As they cleared the village hall, the radio squelched with a man’s voice.

Both their hands went to the handset. Joanna tapped his away with the gun.

“I was hoping to advertise my lessons,” he said.

“That’s a misuse of public property.” She switched the radio off.

 

a line, (a short blue one)

 

Half an hour later, Erick squinted at the windscreen through the fog of his bursting bladder. A blue sign with white capital letters told him that they had entered the police station carpark. Visitors were requested to park at the front and to purchase a ticket, including at weekends.

A policeman waved at the them as he was getting in a car.

Joanna leaned out of her window. “Just popping in with the lodger before our shopping run. I didn’t log off on my computer, being a silly girl,” she told him.

The policeman gave her a thumbs up and reversed himself out of his parking bay.

“The journey has prompted me with a vital truth. Mindfulness teaches us that we have to set our own worth,” Erick said.

“I need the worth of parking sensors.” Joanna edged their car slowly into the vacant bay, straining her neck to see through the back window.

“My own worth is nothing,” Erick said.

“Doesn’t mindfulness say that there is a solution to every problem?” Joanna straightened the car, her shoulder pads lining in parallel with the bay markings.

“You could teach me about solutions, as such a quick learner. I could suggest fifty pounds an hour for your time.”

“Sensors are so expensive to install.” The car parked, Joanna put her handbrake on with a clunk.

“One hundred pounds,” Erick replied.

Joanna tried to open her door and banged the handle against the car in the next bay. “Such a tight squeeze too. I need a newer, thinner model.”

“Ten hours in advance,” Erick offered.

“Twenty.”

“Mindfully done.”

Joanna released her handbrake and drove off from the police station.

“Where are we going?” Erick asked, a damp patch growing on his trousers.

“I’m driving you to a cash dispenser before we carry on with our lesson.”

“There’s no need to take up your time. I can go on my own and come back.”

“You should be more careful. Criminals are hiding where you least expect them.” Her phone buzzed. She texted a reply, her fingers dancing over the screen. “We’ve had a change of plan. My boss says twenty hours would be too much for me to handle. He wants a mindfulness lesson as well.”

“I’ll check if the hall is free on Thursday.”

“He would prefer his personal lesson this afternoon. I offered to combine his booking with mine. We’re always in search of a bargain.”

The car stopped behind a bus. Erick tried the door, but cool steel was pressed against his knee.

“I was enjoying our conversation so much. You’re more talkative than my cats and not a chatterbox like my boss,” Joanna said.

“Exactly what I was thinking.” The pain from his bladder had vanished. The coolness of the gun barrel had done the trick.

 

a line, (a short blue one)

 

On the other side of the town, the car stopped outside a house with a dream catcher hanging in the front window. The gravel on the drive was unscarred by any scorch marks from soot.

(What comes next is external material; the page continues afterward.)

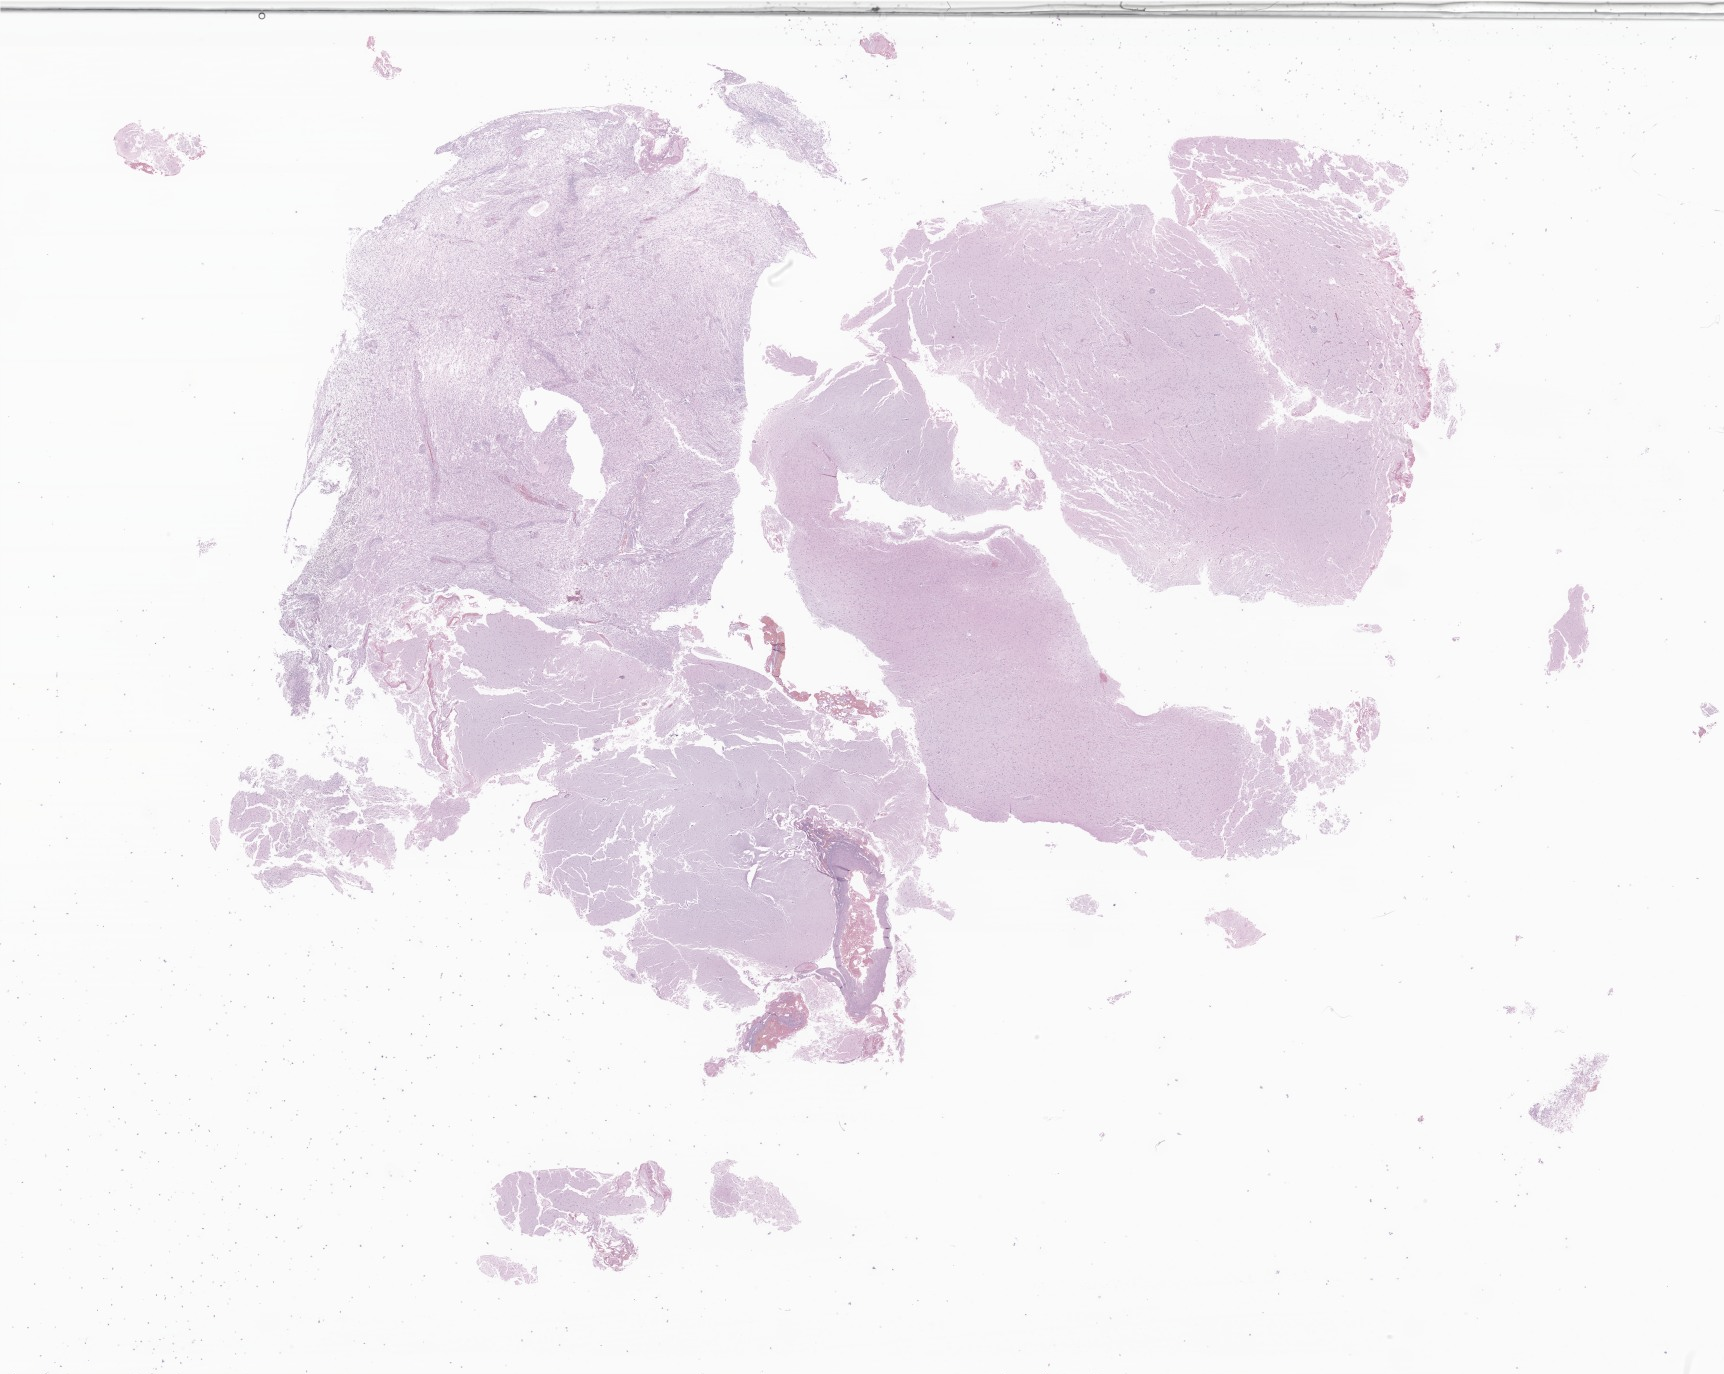
H&E whole-slide image of tumor tissue from the temporal lobe, low-resolution overview of the scanned area, about 29.1 x 23.2 mm, formalin-fixed, paraffin-embedded (FFPE) tissue. Male patient, age 174 months.
Diagnosis: Ganglioglioma, NOS.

“Home, sweet home,” Joanna said.

“Just as I left it,” Erick replied.

The front door opened. A man came out wearing white plastic overalls and holding up a petrol can.

“My boss has decided to do some work for once,” Joanna said. “You forgot to check the petrol before you tried to set fire to your house. Water doesn’t go far with arson. You should have studied chemistry, not mindfulness.”

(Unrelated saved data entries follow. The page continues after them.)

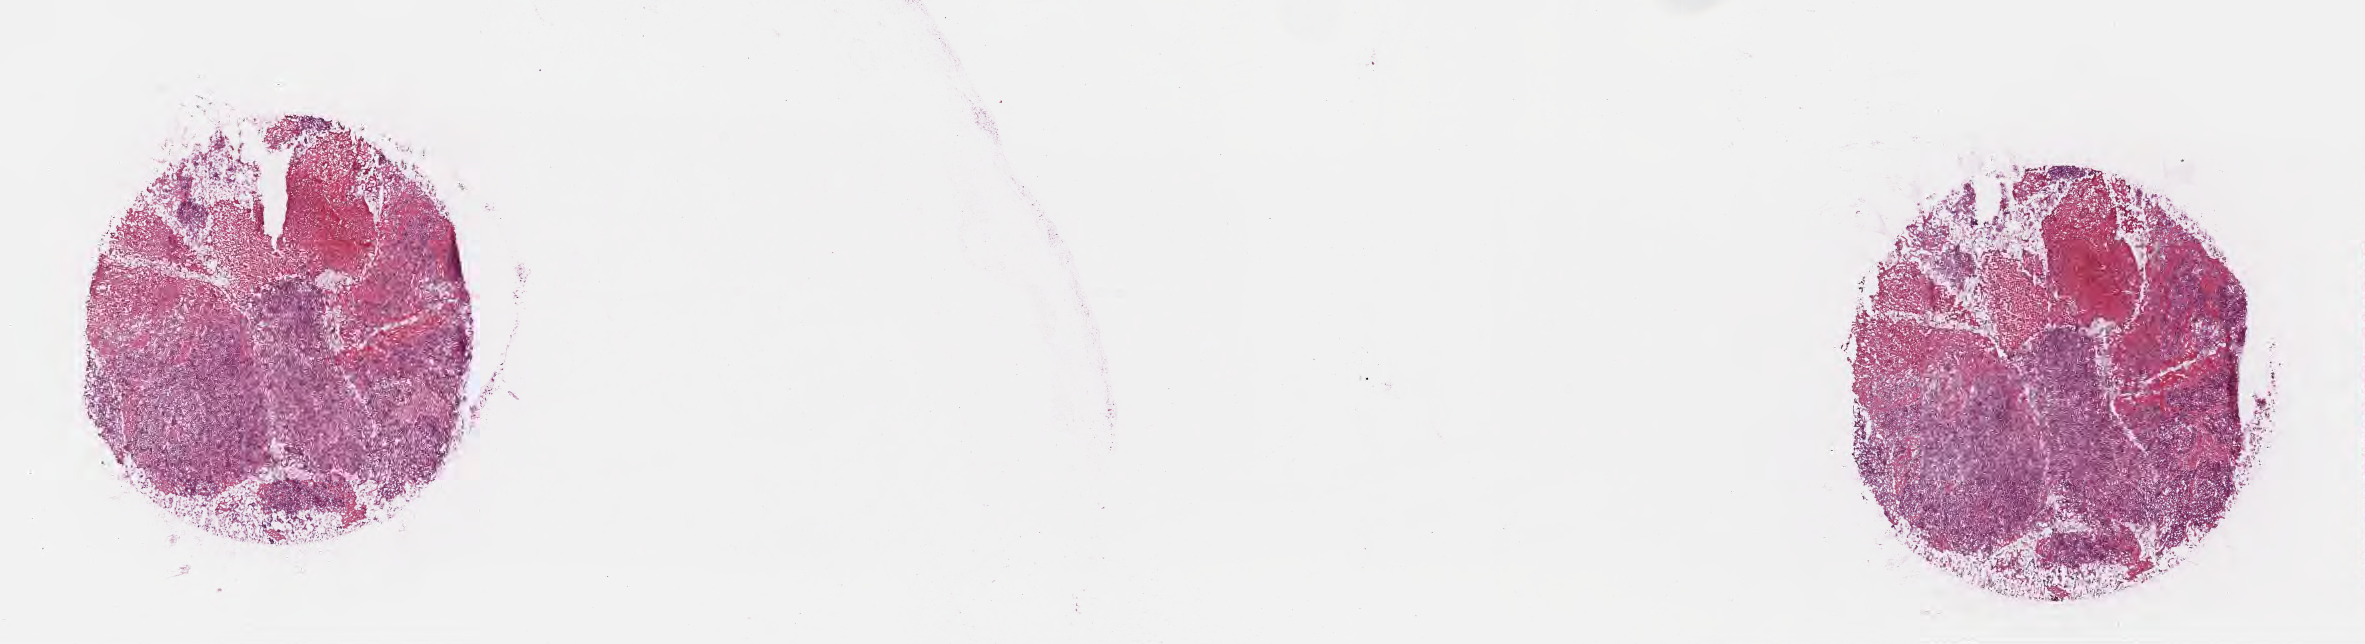
Hematoxylin and eosin (H&E) whole-slide image, low-resolution overview of the scanned area, about 19.1 x 5.2 mm; cryosection; specimen: primary tumor; anatomic site: splenic flexure of colon. Female, age 81 years at initial diagnosis. Pathologist review of this section (percent, as recorded): tumor cells 55%, tumor nuclei 55%.
Histologic diagnosis: Medullary carcinoma, NOS.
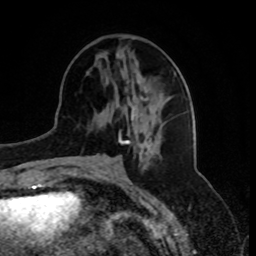
Breast MRI, one axial slice; slice 30 of 80 in the series (ordered by position); cropped to one breast; dynamic contrast-enhanced series, time point 2 of 8 at this slice position (early post-contrast); 1.5 T; TE 4.2 ms, TR 7 ms; 256 × 256 image matrix, field of view 175 × 175 mm. Female patient.
Structures marked on this image (semi-automatic segmentation, software-assisted and operator-edited):
- enhancing-tissue mask used for the functional tumour volume (all voxels passing the contrast-enhancement thresholds inside the analysis volume; usually the tumour): bounding box (x1, y1, x2, y2) in pixels: (129, 96, 147, 131)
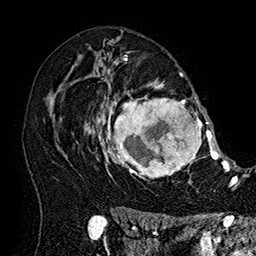
Breast MRI (dynamic contrast-enhanced), one axial slice. Cropped to one breast. Dynamic contrast-enhanced series, time point 2 of 7 at this slice position (early post-contrast). 1.5 T. TE 2.8 ms, TR 5.4 ms. 1 mm slice thickness. 256 × 256 image matrix, field of view 180 × 180 mm. Female patient.
Annotated regions visible in this slice (semi-automatically segmented with operator editing):
- enhancing-tissue mask used for the functional tumour volume (all voxels passing the contrast-enhancement thresholds inside the analysis volume; usually the tumour): box from (x=101, y=77) to (x=215, y=183) px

The man waved them inside the house with the petrol can.

Joanna unlocked the car and pointed her gun at Erick. “We’re so eager for our lesson to begin.”

“What do you want me to teach?”

“How to make an insurance claim with the beneficiaries split half and half, when you try again.”

“A half for me isn’t mindful when you’re burning down my house.”

“You’re so correct. I meant to say half for my boss and half for me.” Joanna nudged the gun at him.

“What do I get in return?” Erick winced as the gravel cut into his sandals. “I’d settle for a drive to the airport if you insist.”

“There’s no need to ask me to help with your escape route. You’ll be mindfully burning,” Joanna replied. “My boss is adding one fatality to the claim. The insurance company told him this morning there’s an extra pay-out for policy holder deaths.”